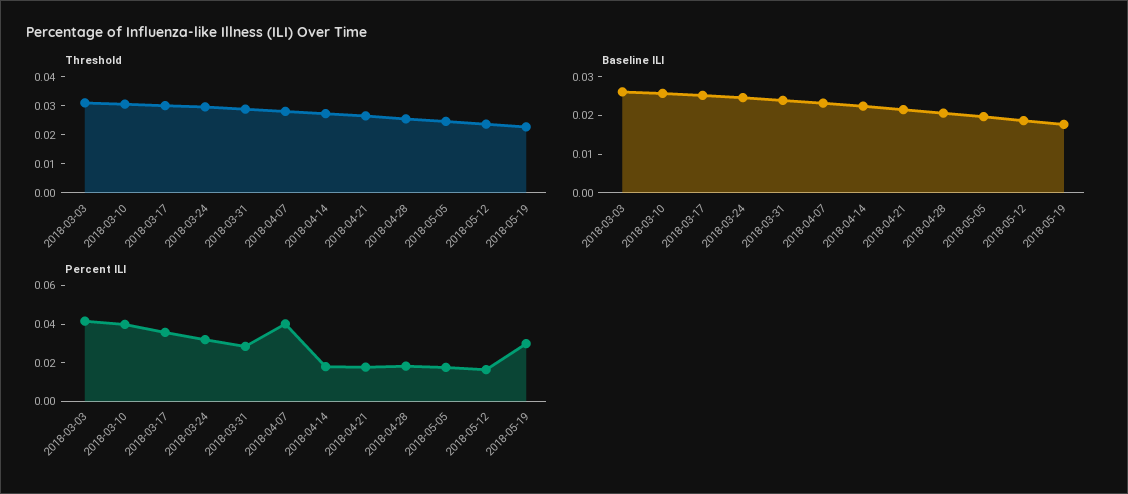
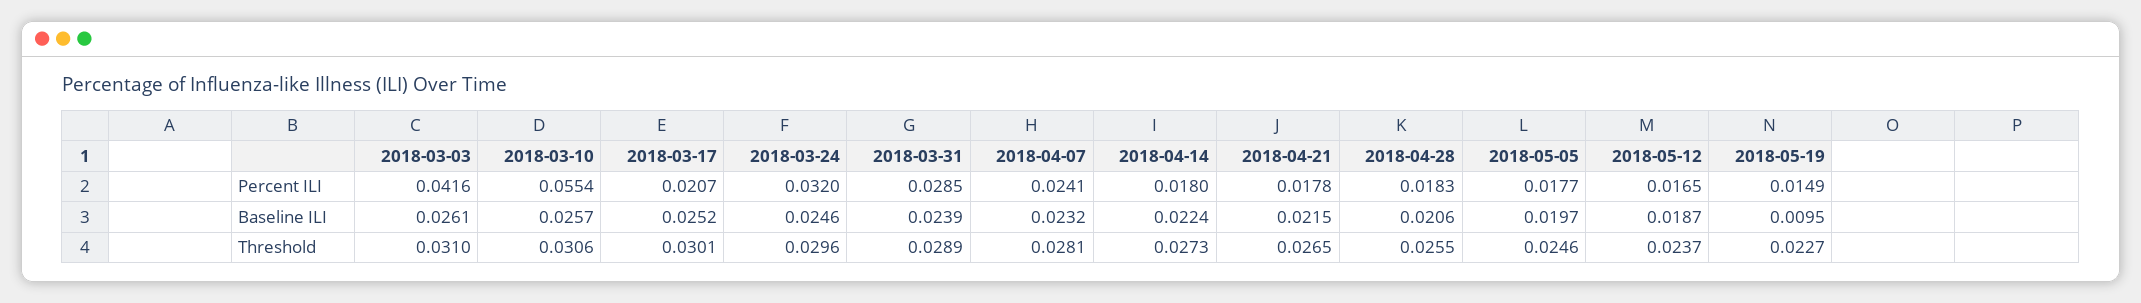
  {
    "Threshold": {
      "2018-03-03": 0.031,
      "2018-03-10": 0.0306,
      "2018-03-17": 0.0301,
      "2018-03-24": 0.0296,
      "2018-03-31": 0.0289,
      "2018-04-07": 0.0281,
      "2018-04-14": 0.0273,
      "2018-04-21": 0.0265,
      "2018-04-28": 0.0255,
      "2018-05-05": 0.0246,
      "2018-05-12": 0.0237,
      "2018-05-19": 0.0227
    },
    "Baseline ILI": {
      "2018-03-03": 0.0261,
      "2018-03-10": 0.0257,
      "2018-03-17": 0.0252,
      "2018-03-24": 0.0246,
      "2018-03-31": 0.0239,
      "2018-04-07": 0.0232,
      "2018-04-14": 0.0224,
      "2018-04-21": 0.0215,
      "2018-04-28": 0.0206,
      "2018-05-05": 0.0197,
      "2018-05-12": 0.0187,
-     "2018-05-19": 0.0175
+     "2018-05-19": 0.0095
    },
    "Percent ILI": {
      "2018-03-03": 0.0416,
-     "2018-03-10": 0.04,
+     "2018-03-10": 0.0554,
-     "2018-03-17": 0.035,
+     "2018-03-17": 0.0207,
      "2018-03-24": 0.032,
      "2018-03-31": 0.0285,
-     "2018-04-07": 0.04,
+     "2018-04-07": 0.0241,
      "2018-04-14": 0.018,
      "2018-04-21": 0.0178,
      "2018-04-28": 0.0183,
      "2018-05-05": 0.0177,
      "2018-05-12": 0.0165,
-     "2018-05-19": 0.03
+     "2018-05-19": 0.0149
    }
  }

+++++

## Problem to solve
Without including any picture, print every record exactly as written above.

## Written answer
  {
    "Threshold": {
      "2018-03-03": 0.031,
      "2018-03-10": 0.0306,
      "2018-03-17": 0.0301,
      "2018-03-24": 0.0296,
      "2018-03-31": 0.0289,
      "2018-04-07": 0.0281,
      "2018-04-14": 0.0273,
      "2018-04-21": 0.0265,
      "2018-04-28": 0.0255,
      "2018-05-05": 0.0246,
      "2018-05-12": 0.0237,
      "2018-05-19": 0.0227
    },
    "Baseline ILI": {
      "2018-03-03": 0.0261,
      "2018-03-10": 0.0257,
      "2018-03-17": 0.0252,
      "2018-03-24": 0.0246,
      "2018-03-31": 0.0239,
      "2018-04-07": 0.0232,
      "2018-04-14": 0.0224,
      "2018-04-21": 0.0215,
      "2018-04-28": 0.0206,
      "2018-05-05": 0.0197,
      "2018-05-12": 0.0187,
-     "2018-05-19": 0.0175
+     "2018-05-19": 0.0095
    },
    "Percent ILI": {
      "2018-03-03": 0.0416,
-     "2018-03-10": 0.04,
+     "2018-03-10": 0.0554,
-     "2018-03-17": 0.035,
+     "2018-03-17": 0.0207,
      "2018-03-24": 0.032,
      "2018-03-31": 0.0285,
-     "2018-04-07": 0.04,
+     "2018-04-07": 0.0241,
      "2018-04-14": 0.018,
      "2018-04-21": 0.0178,
      "2018-04-28": 0.0183,
      "2018-05-05": 0.0177,
      "2018-05-12": 0.0165,
-     "2018-05-19": 0.03
+     "2018-05-19": 0.0149
    }
  }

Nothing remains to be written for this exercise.